Repeat word for word the line with "160 279 7.71" and every line after it until the records below run out.
═══ EXTRACTED RECORDS ═══
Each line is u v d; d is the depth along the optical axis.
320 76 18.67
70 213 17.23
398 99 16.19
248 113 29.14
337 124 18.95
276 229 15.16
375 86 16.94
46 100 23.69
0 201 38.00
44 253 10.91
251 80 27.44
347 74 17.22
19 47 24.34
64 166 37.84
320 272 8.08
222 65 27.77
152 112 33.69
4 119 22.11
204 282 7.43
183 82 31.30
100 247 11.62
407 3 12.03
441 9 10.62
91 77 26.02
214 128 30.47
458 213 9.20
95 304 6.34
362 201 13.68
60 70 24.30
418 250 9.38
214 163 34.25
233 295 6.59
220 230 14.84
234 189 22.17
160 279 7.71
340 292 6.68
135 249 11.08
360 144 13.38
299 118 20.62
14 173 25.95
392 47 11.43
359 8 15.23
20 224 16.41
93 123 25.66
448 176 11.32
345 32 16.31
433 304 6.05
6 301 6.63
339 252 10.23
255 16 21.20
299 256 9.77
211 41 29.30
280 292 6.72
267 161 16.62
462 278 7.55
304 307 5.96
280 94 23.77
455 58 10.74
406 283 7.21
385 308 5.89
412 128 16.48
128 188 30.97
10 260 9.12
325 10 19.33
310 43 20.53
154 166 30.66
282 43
═══
→ TASK OUTPUT
160 279 7.71
340 292 6.68
135 249 11.08
360 144 13.38
299 118 20.62
14 173 25.95
392 47 11.43
359 8 15.23
20 224 16.41
93 123 25.66
448 176 11.32
345 32 16.31
433 304 6.05
6 301 6.63
339 252 10.23
255 16 21.20
299 256 9.77
211 41 29.30
280 292 6.72
267 161 16.62
462 278 7.55
304 307 5.96
280 94 23.77
455 58 10.74
406 283 7.21
385 308 5.89
412 128 16.48
128 188 30.97
10 260 9.12
325 10 19.33
310 43 20.53
154 166 30.66
282 43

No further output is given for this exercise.